Victoria G. Molinar

Despite the fact that Las Cruces is a 30-50 minute drive from El Paso, I felt a big difference while living in both cities. I lived on campus at NMSU and spent most of my time there while in school, which made me lose track of a lot of the excitement and change happening in my hometown – especially Downtown.

The Downtown I grew up with was one where my mom and I would shop for fabric and other decorative items for baby shower and quinceañera books she’d make for friends and family. I was always captivated by the store owners who switched between Korean and Spanish as if they were one language. In college, friends from places like Colorado and China were thrilled about this part of Downtown, filled with colorful shops that sold hats, socks, toys or eerily unique finds like the supposed mummified pistol finger of Pancho Villa at Dave’s Pawn Shop.

What excited me about coming back home was the amount of young locals striving to shake things up and make the art, holistic health and urban gardening scene thrive.

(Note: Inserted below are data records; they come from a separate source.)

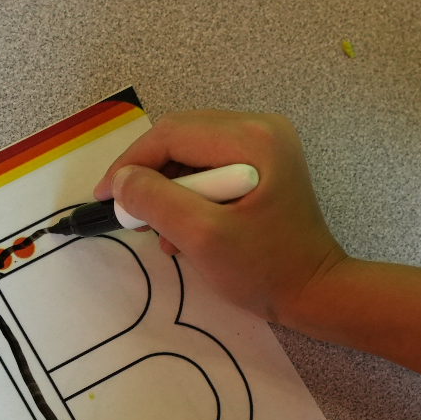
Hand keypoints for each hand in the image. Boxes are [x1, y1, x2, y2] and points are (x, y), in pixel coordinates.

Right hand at [95, 110, 346, 324]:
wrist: (317, 292)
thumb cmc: (265, 269)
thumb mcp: (203, 238)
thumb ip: (157, 201)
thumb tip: (122, 181)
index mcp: (252, 137)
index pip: (171, 134)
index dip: (130, 163)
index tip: (103, 197)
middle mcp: (261, 128)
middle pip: (180, 138)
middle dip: (149, 177)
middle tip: (131, 216)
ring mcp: (265, 144)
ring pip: (191, 154)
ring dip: (168, 190)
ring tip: (161, 232)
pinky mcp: (264, 163)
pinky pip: (209, 166)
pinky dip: (190, 194)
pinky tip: (185, 230)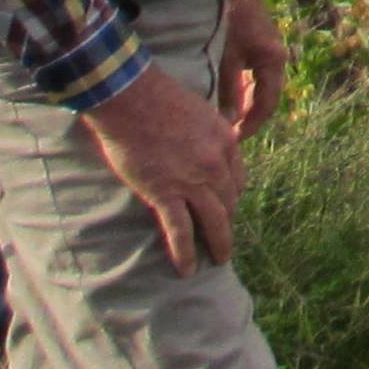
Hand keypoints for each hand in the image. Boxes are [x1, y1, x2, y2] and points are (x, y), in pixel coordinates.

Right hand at [78, 64, 243, 273]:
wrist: (131, 98)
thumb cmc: (160, 99)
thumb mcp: (201, 112)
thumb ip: (208, 133)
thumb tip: (205, 146)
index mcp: (227, 141)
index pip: (237, 179)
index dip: (233, 198)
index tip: (228, 208)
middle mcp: (216, 164)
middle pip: (228, 202)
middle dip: (228, 223)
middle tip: (225, 239)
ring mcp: (192, 181)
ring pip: (213, 220)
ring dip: (218, 243)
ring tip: (218, 260)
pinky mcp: (165, 193)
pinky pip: (180, 230)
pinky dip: (185, 253)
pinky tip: (187, 270)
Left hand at [216, 0, 287, 140]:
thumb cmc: (232, 18)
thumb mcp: (227, 57)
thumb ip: (228, 89)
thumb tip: (228, 120)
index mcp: (274, 62)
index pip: (268, 104)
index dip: (252, 125)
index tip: (235, 140)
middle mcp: (276, 59)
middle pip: (265, 97)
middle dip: (248, 117)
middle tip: (229, 135)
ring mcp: (267, 52)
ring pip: (258, 87)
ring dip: (244, 103)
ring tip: (225, 120)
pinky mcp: (257, 46)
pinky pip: (252, 75)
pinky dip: (241, 88)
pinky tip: (226, 96)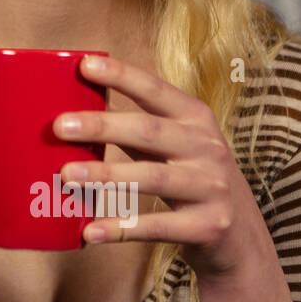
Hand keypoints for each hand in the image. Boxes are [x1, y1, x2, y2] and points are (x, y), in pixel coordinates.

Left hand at [51, 54, 261, 279]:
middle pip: (149, 131)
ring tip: (66, 175)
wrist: (241, 235)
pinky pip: (158, 227)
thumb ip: (136, 128)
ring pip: (153, 178)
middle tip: (59, 126)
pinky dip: (122, 229)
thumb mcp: (175, 144)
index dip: (122, 76)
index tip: (84, 65)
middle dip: (103, 126)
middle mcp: (207, 148)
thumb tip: (72, 114)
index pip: (155, 91)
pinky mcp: (208, 227)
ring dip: (107, 176)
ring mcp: (211, 188)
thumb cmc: (190, 176)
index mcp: (195, 119)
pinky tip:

I’ve come to know so many people who for little to no money put countless hours into workshops and events that make art and healthy practices more accessible.

Along with longtime trailblazers in the community and many proud El Pasoans, these young entrepreneurs and unconventional thinkers have made this city distinct, proving that we’ve gone past a city with potential and that we are a city of dynamic growth.

I’ve reflected on these thoughts thanks to the recent TEDxElPaso held at the El Paso Museum of Art. I unfortunately don’t have enough room in this column to go over the talks that especially resonated with me, but you can read an extended version of this column online.

I’ve known about Andrew Joseph as a photographer and was excited to see what his talk, “The Passage to the Future” was all about. My takeaway from his talk is that we have the power – through intention with empathy and design with storytelling – to foster a human-centered design of our city.

Joseph, a multimedia specialist who runs a tech startup called Guide, said that fragments – and in this case he showed a graphic of El Paso, Las Cruces and Juarez municipalities – can give the illusion of insignificance.

“Over 20 jurisdictions and almost no synergy,” Joseph said.

He showed a graphic of these municipal fragments being pieced together like a puzzle and he formed the shape of Los Angeles. What was his point? We citizens of El Paso, Juarez and Las Cruces have the ability to make a larger impact by not acting so separate. By collaborating more, we can transcend the status quo and drive more economic and cultural growth – growth that doesn’t depend on taxpayer resources or our income, he added.

I’ve enjoyed all three of the cities, but they do feel incredibly different from each other. If we worked together more in the creative, cultural and philanthropic areas, I can only imagine how we could shift negative perceptions to inspired ones – not only for out-of-towners, but for ourselves as well.